A union lawyer challenging a company's exclusion of fertile women from jobs that could harm their fetuses told the Supreme Court yesterday that upholding such restrictions would "sanction the resegregation of the work force," relegating women to second-class status in the job market.

But the company's lawyer argued that "it would violate common sense and the overriding interest in occupational health and safety to require an employer to damage unborn children."

Hearing oral argument in Auto Workers v. Johnson Controls, the court wrestled for the first time yesterday with whether "fetal-protection" policies violate federal law prohibiting job discrimination on the basis of sex or pregnancy.

The case involves Johnson Controls, a Milwaukee-based battery manufacturer that in 1982 adopted a rule barring women from jobs entailing lead exposure unless they provided medical proof of infertility.

The company said the policy was needed to protect children from severe neurological damage that can occur through prenatal lead exposure. Citing the cases of eight workers who became pregnant with elevated levels of lead in their blood despite warnings of the risk to fetuses, the company said it was necessary to ban all fertile women, not just those pregnant or planning to have chidren.

The United Auto Workers union challenged the policy, arguing that it was sex discrimination prohibited by Title VII of the Civil Rights Act of 1964 and the 1978 Pregnancy Discrimination Act.

Yesterday's argument focused on whether infertility can be a "bona fide occupational qualification," or BFOQ, a defense under federal law in cases of explicit sex discrimination. The law defines a BFOQ as a condition "reasonably necessary to the normal operation of that particular business."

If the court allows employers to adopt such policies, union lawyer Marsha S. Berzon argued, "the effect is that women will end up in the jobs where they began before Title VII was passed . . . . The net effect is that this policy, if upheld, would cut the heart out of Title VII and out of the Pregnancy Discrimination Act."

Several justices, in questioning the company's lawyer, Stanley S. Jaspan, appeared inclined to agree with that assessment.

By "considering it part of the job qualification that you not harm the fetus's health," Justice Antonin Scalia said, "it seems to me you're making a dead letter" of the Pregnancy Discrimination Act, which requires employers to treat pregnant women as they do other workers. "That was always the justification used for discriminating against pregnant women, that they shouldn't work extra-long hours because it would be bad for the fetus."

Continuing "to allow that exception is to make a farce of the Pregnancy Discrimination Act . . . ," Scalia said. "You're making it a ridiculous piece of legislation."

Justice Sandra Day O'Connor told Jaspan that "it seems to me you are not coming to grips with the effect" of the law or a case interpreting it, which "points in the direction of saying that safety concerns are not going to rise to the level of a defense under BFOQ."

But Jaspan said that "to suggest that normal operation does not include concern for health and safety would certainly be a strange notion for most manufacturers today."

Some justices also seem troubled over what level of fetal risk might justify excluding women and by whether federal judges, rather than regulators, have the expertise to assess such questions. The Occupational Safety and Health Administration, setting standards for lead exposure in 1978, did not recommend excluding fertile women.

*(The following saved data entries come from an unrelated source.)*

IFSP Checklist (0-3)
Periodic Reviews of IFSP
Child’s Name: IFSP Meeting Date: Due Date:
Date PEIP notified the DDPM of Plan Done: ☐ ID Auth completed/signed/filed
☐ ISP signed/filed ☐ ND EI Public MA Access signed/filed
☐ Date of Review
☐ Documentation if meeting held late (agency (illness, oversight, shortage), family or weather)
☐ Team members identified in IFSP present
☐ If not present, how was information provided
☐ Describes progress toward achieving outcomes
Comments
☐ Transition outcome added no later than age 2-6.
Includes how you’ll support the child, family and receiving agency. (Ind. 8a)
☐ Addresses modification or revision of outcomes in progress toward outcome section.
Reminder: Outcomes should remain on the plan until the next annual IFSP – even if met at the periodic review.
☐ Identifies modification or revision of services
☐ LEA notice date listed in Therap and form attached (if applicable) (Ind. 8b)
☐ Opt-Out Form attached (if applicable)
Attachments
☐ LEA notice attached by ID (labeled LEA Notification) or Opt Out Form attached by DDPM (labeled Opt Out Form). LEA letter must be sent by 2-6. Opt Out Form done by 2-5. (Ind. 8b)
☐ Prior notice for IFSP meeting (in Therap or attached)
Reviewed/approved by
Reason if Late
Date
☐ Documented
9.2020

But the justices also questioned Berzon about whether the company would be put in an unfair position if it were prohibited from adopting a fetal-protection policy and then subjected to being sued by a person who had been exposed to lead in the uterus.

Berzon discounted the legitimacy of such fears. "The fact that there's never been a case like this is itself somewhat indicative of the fact that it is not reasonably necessary to the normal operation of the business for an employer to turn somersaults in order to avoid a theory of liablity that does not yet exist," she said.